Is Dundalk ready for its close-up?
The venerable working-class community in eastern Baltimore County – mocked by radio dj’s as “the Redneck Riviera,” lauded by residents as “humble” and “salt-of-the-earth” – was in the spotlight as a high-gloss marketing campaign was unveiled yesterday.
We’re talking focus groups, a branding committee, image experts and, of course, a new slogan: “Dundalk: Live the Unexpected.”
That theme is to be the centerpiece of three happy-hour events planned for local watering holes this summer.
“We are launching an active campaign to challenge people’s expectations of what they are going to find here,” said Amy Menzer, executive director of Dundalk Renaissance Corp., a nonprofit formed 13 years ago to promote the area that has long been a butt of local jokes.
Accentuate the Positive
Menzer described the new re-branding campaign at a gathering of locals and reporters at the Sparrows Point Country Club, ex-watering hole of Bethlehem Steel Corp.’s top brass. (Once the world’s largest steel mill with 30,000 employees, Sparrows Point closed two years ago and is now undergoing demolition.)
The push to overcome “negative stereotypes,” as she called them, will be supported by incentives in the form of $5,000 housing subsidies available to new middle-income residents, thanks to state and county grants, she said.
They plan to offer the opportunity to win these “Golden Key” grants to 30 new home-buyers at a Sept. 27th Dundalk Housing Fair, as well as “work where you live” incentives from local businesses. Attendees will be able to speak one-on-one with real estate agents, mortgage lenders, housing specialists and renovation experts, as well as check out Dundalk’s neighborhoods and tour for sale homes on four narrated bus tours.
Their new website, www.unexpectedDundalk.com, has information on the event as well as photos of the Dundalk they are promoting: a smiling couple planting flowers in front of their home, a child jumping into the water next to boats, a group of people eating crabs .
Hired by Dundalk Renaissance to lead the image makeover is Jody Landers, the former member of the Baltimore City Council, executive director of the Greater Baltimore Board of Realtors and a one-time candidate for Baltimore mayor.
With 43 miles of waterfront property stretched over five peninsulas and a 4th of July parade that is legendary, Landers said, Dundalk is primed for discovery. The community has several neighborhoods that include historic Turner Station, St. Helena, Fort Howard, Sparrows Point and Holabird.
The gem of the community, however, is its waterfront, Landers said.
“Right now, there are 24 waterfront listings here that range in price between $100,000 and $700,000 – the median is $200,000,” Landers said, of the properties up for grabs in the Dundalk housing market right now.
From Beth Steel to Amazon
Dave Janiszewski, president of the DRC, said he purchased his home in Dundalk for $187,000. Located on a double lot, he pays $2,200 in county taxes annually.
“This is a steel town associated with hard work,” Janiszewski said, referring to the shuttered Beth Steel plant that used to be the economic and social anchor of the community in its heyday half a century ago.
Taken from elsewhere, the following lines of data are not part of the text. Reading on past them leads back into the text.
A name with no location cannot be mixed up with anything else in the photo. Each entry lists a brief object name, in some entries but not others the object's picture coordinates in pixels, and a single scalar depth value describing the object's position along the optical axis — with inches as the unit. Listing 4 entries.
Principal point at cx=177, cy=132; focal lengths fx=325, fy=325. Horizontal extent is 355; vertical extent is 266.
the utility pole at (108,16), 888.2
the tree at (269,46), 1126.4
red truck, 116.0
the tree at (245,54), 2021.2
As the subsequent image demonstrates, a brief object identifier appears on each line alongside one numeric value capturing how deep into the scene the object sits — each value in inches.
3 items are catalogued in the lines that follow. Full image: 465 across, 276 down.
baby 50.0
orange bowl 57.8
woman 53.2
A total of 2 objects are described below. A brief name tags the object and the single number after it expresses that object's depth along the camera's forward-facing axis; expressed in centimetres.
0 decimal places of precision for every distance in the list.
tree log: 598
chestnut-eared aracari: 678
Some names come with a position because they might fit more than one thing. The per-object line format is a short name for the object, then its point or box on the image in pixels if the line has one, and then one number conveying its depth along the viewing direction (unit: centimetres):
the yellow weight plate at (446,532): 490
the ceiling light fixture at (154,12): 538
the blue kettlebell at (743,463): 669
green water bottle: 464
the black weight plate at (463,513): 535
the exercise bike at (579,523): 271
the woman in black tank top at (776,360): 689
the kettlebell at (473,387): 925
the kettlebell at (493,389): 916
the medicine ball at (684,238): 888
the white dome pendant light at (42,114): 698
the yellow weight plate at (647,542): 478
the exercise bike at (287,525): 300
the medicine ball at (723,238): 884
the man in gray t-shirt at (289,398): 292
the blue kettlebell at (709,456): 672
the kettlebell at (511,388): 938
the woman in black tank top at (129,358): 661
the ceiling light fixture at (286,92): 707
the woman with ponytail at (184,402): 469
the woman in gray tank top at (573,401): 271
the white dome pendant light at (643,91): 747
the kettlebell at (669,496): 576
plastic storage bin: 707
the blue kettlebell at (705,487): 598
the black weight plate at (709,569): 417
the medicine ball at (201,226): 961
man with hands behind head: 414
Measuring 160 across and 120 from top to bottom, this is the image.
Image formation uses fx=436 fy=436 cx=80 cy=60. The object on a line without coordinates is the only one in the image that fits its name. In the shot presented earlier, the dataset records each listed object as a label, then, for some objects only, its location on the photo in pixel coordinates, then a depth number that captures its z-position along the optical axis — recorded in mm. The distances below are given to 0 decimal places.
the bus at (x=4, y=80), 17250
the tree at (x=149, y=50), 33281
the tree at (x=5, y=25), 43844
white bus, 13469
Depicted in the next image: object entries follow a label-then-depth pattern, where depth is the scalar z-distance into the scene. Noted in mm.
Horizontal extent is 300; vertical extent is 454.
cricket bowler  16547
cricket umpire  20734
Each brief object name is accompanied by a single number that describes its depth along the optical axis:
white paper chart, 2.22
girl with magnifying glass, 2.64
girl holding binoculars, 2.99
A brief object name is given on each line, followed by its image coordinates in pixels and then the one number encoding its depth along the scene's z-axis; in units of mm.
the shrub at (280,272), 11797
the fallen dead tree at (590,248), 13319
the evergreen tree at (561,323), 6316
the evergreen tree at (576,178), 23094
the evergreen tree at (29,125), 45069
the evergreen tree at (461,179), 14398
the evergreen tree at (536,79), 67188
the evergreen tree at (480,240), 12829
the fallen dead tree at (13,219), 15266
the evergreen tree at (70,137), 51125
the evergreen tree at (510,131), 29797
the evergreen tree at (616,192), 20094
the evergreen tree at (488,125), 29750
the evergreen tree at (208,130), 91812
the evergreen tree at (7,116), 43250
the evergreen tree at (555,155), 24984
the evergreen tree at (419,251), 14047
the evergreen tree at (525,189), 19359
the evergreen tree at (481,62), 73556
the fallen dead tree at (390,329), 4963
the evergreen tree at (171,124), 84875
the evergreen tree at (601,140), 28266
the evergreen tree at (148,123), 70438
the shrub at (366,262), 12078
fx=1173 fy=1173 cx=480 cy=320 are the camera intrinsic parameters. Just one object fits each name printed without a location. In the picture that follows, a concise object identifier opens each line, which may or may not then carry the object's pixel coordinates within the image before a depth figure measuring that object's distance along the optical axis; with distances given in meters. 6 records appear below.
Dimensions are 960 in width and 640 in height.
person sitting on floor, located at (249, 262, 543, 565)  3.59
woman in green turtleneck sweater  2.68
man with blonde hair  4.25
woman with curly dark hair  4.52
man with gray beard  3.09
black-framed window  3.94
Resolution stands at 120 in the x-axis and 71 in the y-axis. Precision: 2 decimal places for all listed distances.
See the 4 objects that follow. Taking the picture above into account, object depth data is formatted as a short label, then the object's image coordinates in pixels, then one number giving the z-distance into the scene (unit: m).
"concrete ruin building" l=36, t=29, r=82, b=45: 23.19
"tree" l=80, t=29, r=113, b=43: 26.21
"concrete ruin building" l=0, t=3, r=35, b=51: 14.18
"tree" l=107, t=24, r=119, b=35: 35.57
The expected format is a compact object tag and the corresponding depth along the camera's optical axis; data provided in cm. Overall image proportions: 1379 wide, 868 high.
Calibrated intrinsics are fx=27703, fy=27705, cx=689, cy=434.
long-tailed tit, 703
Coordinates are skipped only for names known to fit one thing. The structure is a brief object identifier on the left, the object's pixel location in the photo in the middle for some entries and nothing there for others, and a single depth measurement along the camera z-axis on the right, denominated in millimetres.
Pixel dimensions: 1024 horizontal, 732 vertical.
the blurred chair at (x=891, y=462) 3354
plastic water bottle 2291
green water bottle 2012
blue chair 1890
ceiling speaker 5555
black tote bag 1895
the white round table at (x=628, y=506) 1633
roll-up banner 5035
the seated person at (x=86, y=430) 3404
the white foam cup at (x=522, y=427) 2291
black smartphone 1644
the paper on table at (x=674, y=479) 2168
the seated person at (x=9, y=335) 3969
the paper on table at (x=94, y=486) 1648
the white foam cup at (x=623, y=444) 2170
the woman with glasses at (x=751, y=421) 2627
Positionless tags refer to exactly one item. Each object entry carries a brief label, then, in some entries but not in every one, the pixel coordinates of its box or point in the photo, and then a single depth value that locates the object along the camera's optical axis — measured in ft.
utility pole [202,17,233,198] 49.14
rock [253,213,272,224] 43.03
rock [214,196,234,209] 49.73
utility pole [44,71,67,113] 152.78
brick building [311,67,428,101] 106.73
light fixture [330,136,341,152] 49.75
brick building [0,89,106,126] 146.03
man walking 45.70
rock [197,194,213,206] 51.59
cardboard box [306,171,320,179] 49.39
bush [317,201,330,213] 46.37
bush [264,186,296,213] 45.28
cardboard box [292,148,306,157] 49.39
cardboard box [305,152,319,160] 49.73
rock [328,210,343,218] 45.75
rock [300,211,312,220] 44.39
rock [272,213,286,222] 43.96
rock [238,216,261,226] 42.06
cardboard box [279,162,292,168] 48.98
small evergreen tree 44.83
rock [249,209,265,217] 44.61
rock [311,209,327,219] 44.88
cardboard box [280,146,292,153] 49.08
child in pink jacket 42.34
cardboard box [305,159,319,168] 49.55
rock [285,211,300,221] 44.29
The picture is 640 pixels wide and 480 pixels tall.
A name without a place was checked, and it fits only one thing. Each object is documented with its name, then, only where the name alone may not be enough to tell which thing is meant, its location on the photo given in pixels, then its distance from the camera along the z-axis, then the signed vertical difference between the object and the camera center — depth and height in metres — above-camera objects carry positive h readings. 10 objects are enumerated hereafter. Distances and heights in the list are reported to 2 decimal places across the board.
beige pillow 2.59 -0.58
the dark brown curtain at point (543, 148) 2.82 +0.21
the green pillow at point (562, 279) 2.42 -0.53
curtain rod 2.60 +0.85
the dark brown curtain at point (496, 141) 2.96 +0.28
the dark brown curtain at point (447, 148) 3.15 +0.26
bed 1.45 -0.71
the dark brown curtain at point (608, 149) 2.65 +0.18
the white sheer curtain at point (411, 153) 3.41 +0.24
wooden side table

Today, Amazon is building a 1 million square foot distribution plant five miles away from Dundalk, and a 346,000-square-foot warehouse is also planned to be built next door.
Baltimore County officials have unveiled plans to build a new high school and elementary school in the area.
Other mainstays, like Herman’s Bakery and the Double T Diner, also attract regulars who crave a slice of life that seems frozen in time from the 1950s.
“While we don’t have a Target or a Panera, I take pride in running my errands and having the waterfront here,” said Stacey Dawes, a former Harford County resident who purchased a waterfront home in Dundalk in 2003 with her husband and is raising two children there.
“It is charming and very Norman Rockwell,” Dawes said, of the community’s hub, located near North Point Boulevard and Wise Avenue.